**EXTRACTED ENTRIES**:
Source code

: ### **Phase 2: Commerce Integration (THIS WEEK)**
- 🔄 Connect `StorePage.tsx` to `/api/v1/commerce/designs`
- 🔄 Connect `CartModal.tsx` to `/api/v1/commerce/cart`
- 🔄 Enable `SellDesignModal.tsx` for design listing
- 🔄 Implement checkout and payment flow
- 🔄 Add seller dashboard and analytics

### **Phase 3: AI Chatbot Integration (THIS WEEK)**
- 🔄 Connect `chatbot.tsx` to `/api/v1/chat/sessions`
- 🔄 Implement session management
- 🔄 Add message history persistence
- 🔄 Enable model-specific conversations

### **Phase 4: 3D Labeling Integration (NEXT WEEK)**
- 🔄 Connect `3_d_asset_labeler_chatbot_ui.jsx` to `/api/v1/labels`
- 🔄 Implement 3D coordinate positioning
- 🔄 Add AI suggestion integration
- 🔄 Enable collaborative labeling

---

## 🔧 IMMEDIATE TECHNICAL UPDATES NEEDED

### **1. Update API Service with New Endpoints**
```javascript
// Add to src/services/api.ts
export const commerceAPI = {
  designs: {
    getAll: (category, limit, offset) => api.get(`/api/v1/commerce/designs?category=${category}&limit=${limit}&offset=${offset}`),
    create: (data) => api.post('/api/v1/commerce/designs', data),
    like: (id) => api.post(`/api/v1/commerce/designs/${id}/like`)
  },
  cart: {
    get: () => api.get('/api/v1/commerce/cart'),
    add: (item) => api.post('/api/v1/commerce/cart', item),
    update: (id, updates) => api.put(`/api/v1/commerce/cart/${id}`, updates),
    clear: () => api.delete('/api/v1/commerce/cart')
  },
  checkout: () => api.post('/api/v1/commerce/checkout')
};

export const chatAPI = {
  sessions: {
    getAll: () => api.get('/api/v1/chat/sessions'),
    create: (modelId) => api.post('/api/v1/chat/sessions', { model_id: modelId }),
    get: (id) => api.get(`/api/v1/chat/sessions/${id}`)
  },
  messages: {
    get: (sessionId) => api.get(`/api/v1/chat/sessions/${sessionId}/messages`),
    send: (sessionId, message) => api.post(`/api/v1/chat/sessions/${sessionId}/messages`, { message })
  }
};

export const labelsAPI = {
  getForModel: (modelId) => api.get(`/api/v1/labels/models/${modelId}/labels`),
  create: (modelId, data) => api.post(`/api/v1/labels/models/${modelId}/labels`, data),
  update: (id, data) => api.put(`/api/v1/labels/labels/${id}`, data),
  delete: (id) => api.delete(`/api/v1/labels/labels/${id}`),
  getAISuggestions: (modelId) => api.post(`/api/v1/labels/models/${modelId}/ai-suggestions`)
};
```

---

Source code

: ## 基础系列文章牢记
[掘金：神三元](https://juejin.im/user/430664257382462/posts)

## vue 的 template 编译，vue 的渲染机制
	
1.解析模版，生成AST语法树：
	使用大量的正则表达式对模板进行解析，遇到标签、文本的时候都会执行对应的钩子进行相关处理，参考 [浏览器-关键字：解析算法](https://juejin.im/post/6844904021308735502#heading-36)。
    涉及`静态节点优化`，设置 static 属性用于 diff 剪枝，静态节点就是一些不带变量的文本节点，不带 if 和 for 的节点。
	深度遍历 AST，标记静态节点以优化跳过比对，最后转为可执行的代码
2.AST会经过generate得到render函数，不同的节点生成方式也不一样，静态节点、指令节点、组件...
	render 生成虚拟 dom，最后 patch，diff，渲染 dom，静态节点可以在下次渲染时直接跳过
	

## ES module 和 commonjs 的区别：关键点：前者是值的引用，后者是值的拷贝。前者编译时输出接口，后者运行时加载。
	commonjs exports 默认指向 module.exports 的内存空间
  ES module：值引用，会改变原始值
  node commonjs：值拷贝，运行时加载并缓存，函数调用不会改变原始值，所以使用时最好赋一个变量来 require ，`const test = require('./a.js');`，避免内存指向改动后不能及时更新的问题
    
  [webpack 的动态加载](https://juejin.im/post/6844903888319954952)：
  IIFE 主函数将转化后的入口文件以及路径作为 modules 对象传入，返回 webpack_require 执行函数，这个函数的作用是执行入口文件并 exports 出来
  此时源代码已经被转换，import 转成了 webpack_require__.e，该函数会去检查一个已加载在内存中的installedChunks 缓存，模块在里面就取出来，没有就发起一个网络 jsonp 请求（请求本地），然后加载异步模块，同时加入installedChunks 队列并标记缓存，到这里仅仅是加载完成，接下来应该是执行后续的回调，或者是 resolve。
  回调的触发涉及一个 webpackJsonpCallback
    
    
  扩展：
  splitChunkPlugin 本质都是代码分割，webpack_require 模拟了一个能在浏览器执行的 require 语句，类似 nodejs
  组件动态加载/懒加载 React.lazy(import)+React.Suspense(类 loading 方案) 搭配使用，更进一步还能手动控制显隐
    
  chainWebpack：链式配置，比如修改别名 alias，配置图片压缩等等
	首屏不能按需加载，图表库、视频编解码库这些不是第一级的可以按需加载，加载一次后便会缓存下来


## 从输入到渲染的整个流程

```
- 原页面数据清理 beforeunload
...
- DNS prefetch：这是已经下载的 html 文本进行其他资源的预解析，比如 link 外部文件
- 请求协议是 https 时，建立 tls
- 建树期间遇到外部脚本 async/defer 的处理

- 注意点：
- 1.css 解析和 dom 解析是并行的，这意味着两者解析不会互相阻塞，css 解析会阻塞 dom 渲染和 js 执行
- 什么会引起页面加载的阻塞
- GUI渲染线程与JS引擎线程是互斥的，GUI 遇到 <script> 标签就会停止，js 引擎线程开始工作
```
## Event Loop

* * *

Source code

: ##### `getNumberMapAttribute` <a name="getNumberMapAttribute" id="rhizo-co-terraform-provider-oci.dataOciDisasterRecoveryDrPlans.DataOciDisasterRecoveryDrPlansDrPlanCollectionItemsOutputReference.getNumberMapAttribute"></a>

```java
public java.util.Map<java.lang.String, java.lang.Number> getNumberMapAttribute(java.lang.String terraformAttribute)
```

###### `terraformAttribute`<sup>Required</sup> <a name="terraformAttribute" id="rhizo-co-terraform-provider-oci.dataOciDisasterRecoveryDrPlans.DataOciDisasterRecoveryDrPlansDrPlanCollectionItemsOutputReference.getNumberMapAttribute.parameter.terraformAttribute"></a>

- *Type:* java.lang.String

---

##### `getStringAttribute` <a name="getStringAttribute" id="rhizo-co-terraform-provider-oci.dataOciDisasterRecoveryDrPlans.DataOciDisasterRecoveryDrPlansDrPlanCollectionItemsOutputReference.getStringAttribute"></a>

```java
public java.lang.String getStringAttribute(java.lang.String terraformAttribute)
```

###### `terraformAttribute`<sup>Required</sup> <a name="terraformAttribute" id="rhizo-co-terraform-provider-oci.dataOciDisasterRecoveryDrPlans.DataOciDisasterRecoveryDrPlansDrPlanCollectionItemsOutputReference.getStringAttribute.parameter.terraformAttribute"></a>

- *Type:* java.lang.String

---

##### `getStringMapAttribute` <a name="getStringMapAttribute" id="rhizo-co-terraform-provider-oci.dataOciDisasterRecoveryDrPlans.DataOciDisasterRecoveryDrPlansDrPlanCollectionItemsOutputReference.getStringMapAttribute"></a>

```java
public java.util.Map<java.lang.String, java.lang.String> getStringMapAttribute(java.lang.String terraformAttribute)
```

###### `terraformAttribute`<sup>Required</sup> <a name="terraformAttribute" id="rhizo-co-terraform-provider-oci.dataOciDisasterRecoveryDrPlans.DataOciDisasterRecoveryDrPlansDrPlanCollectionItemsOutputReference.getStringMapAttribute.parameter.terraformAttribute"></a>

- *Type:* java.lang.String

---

**PROMPT**: Scan the entries above, and wherever a line holds the string "import", copy it.

**THE ANSWER**:
  此时源代码已经被转换，import 转成了 webpack_require__.e，该函数会去检查一个已加载在内存中的installedChunks 缓存，模块在里面就取出来，没有就发起一个网络 jsonp 请求（请求本地），然后加载异步模块，同时加入installedChunks 队列并标记缓存，到这里仅仅是加载完成，接下来应该是执行后续的回调，或者是 resolve。
  组件动态加载/懒加载 React.lazy(import)+React.Suspense(类 loading 方案) 搭配使用，更进一步还能手动控制显隐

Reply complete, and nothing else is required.